Platão Dois em Um - Górgias ou o Discurso da Retórica
Sugestão ao Professor de Matemática*
Geralmente demoro de um inverno ao outro para fazer uma manta de tricô. Não que eu seja ruim, mas é que trabalho não é uma das idéias pertencentes ao meu “sistema tricô”. Dentro dele, está também frio, vontade de não pensar, filme dublado, novela, papo furado, algo quente para beber, insônia. Não sei muitos pontos, então, preciosismo é outra coisa que não está nesse meu sistema. As mantas que eu faço geralmente são cheias de erros que eu não desfaço porque sinto que, assim, o negócio fica “bem do meu jeitão”. Meu “Sistema Tricô” compreende, assim, pontos errados, buracos, falhas.
Qualquer sistema pode ser atualizado. Pierre Levy nos leva a saber que atualizar é mais do que adaptar: é utilizar-se das condições existentes no sistema objetivo, considerando a instabilidade desse sistema nos fatores tempo, espaço e demais idiossincrasias, como forma de re-hierarquizar o sistema fonte. Eu posso, por exemplo, fazer uma peça de teatro sobre tricô. Para tanto, irei rever tudo aquilo que pertence ao sistema tricô e redistribuir, excluir, incluir, modificar coisas a partir do que me oferece o teatro enquanto condição discursiva. O teatro, ao longo dos milênios, acumulou um universo bastante grande de possibilidades. Um universo finito no entanto.

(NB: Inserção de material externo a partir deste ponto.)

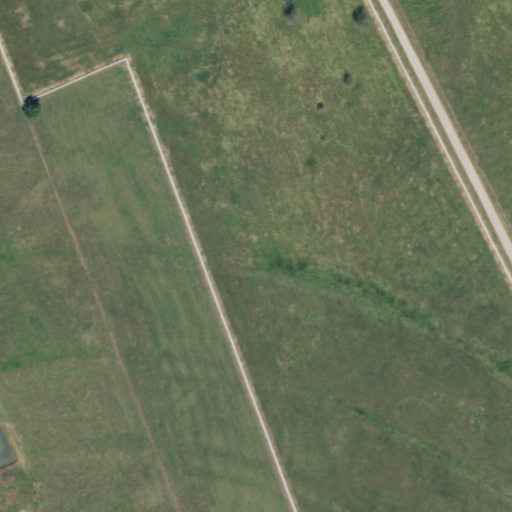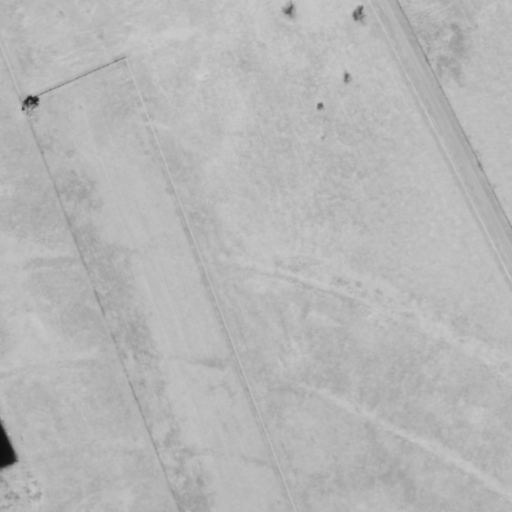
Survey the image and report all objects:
road: (447, 128)
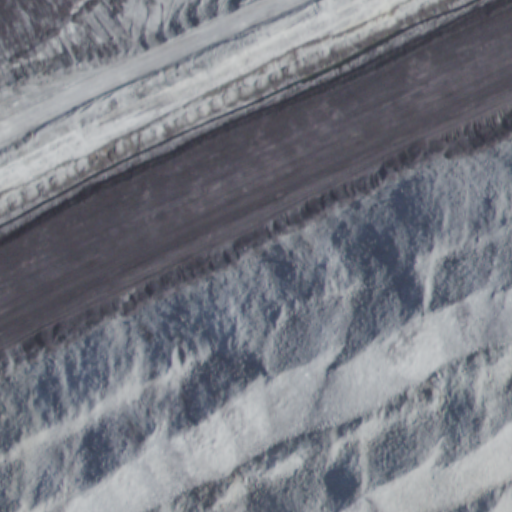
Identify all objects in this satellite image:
road: (256, 16)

Poderia colocar dois atores vestidos de agulhas a se enroscar em um grande fio de lã. Seria uma coreografia. Ao fundo, poderia ter uma lareira crepitando. Seria lindo. Lindo por apenas alguns minutos. Duas agulhas se enroscando exige muita paciência do espectador. O único conflito é chegar até o fim da carreira e começar uma nova trocando de lado. Sem falar que muito provavelmente só quem sabe fazer tricô é que vai compreender bem isso e até achar engraçado em alguns momentos. A grande maioria vai dormir com o barulhinho do fogo no sétimo minuto. Fazer isso seria o jeito menos aproveitável de atualizar o “Sistema Tricô” para o palco.

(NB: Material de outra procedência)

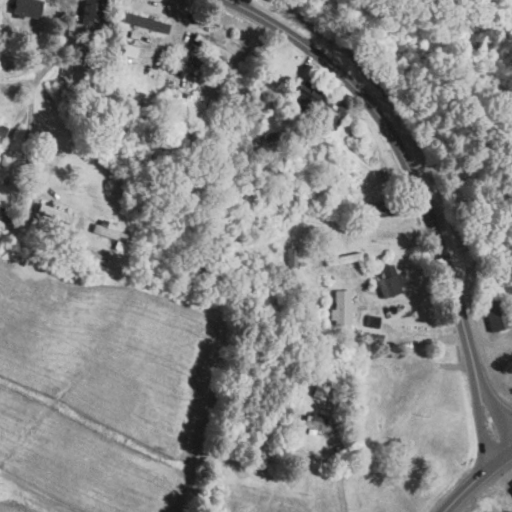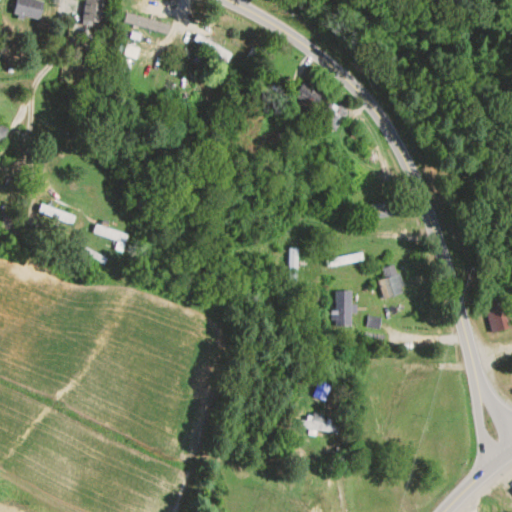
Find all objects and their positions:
building: (27, 8)
building: (92, 13)
building: (145, 23)
building: (211, 48)
building: (304, 100)
building: (332, 116)
building: (2, 132)
road: (402, 156)
building: (382, 209)
building: (55, 214)
road: (345, 233)
building: (109, 234)
building: (91, 260)
building: (291, 268)
building: (391, 280)
building: (341, 307)
building: (496, 312)
building: (321, 390)
road: (494, 409)
building: (314, 424)
road: (481, 426)
road: (476, 480)
building: (511, 490)
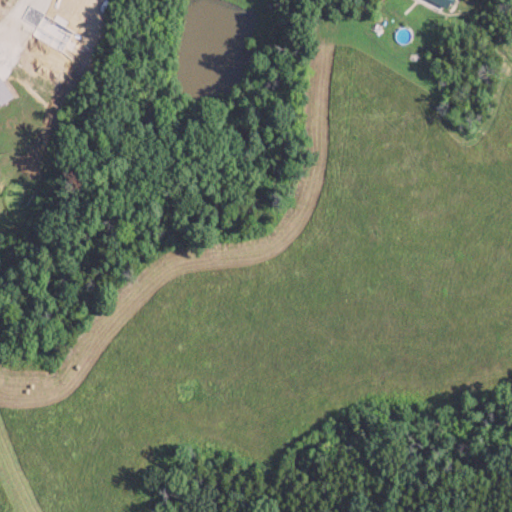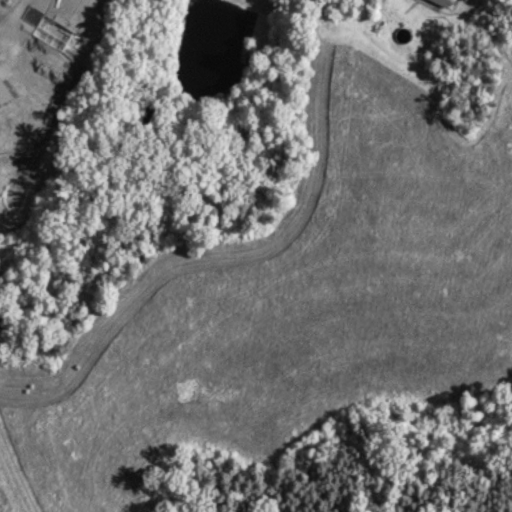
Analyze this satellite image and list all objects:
building: (445, 2)
building: (6, 92)
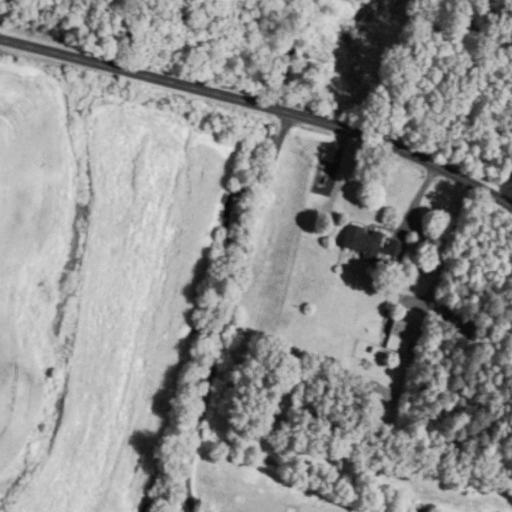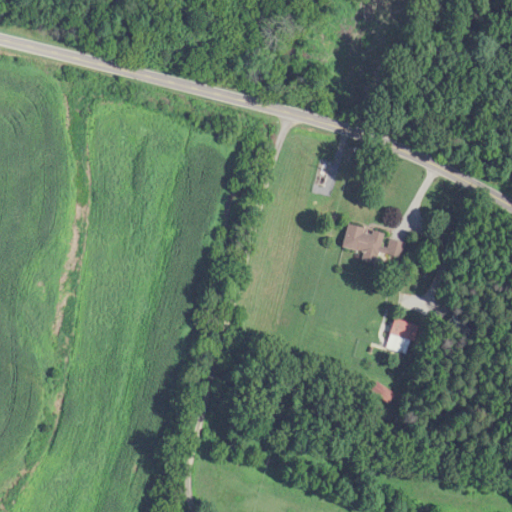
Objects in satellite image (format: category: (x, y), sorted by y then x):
road: (262, 106)
road: (418, 198)
building: (373, 243)
road: (230, 311)
building: (403, 336)
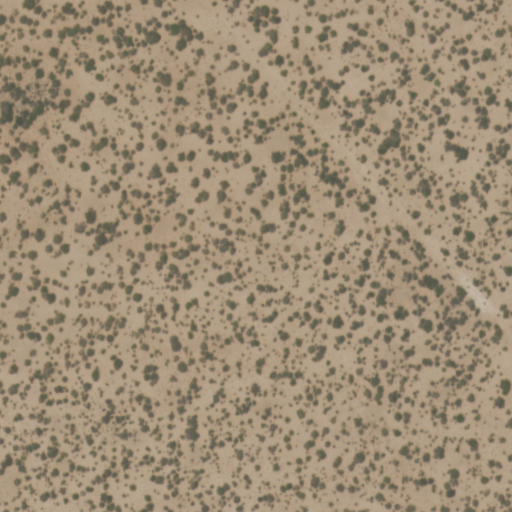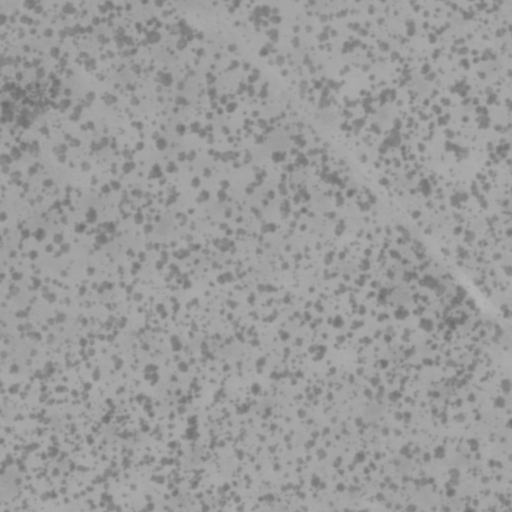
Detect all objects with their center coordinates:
road: (357, 164)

Mas tricotar é relacionar. Você, com a ajuda da agulha, relaciona o ponto que está fazendo com o ponto origem e o ponto da carreira de baixo. Disso, nasce o ponto destino que, tão logo é feito, já é origem de outro também. Você, na falta de algo melhor, começa a dar aula em uma escola pública e não ganha tão bem quanto acha que merece. Um dia, numa reunião de organização da Gincana Junina, você fica no turno da tarde e conhece a professora gostosona da terceira série. No recreio, rola um bate papo e você fica sabendo que, na escola privada onde ela trabalha, estão precisando urgente de um professor de matemática. Você é professor de matemática. Pega o email dela, manda o currículo e ainda aproveita para marcar uma ida ao teatro no final de semana. A escola origem faz nascer uma oportunidade destino. As agulhas se relacionam. O ponto nasce. E você não dorme na platéia. Sucesso!
Luciano Alabarse não aproveitou as possibilidades que o teatro oferece ao sistema “Diálogos de Platão”. Todo o palavrório filosófico que funciona muito bem no preto e branco do livro fica muito chato no palco. No teatro, você não pode voltar e reler, há dezenas de outras informações além do texto e, inevitavelmente, você fica tentando unir um ao outro porque é justamente essa a diferença do signo lingüístico e do signo teatral. O texto dito pelos onze atores vira música de lareira e, no sétimo minuto, já não lembramos mais o que foi dito no terceiro e nos preparamos para não ter tempo para pensar na próxima hora e meia. E nos concentramos na imagem e no movimento.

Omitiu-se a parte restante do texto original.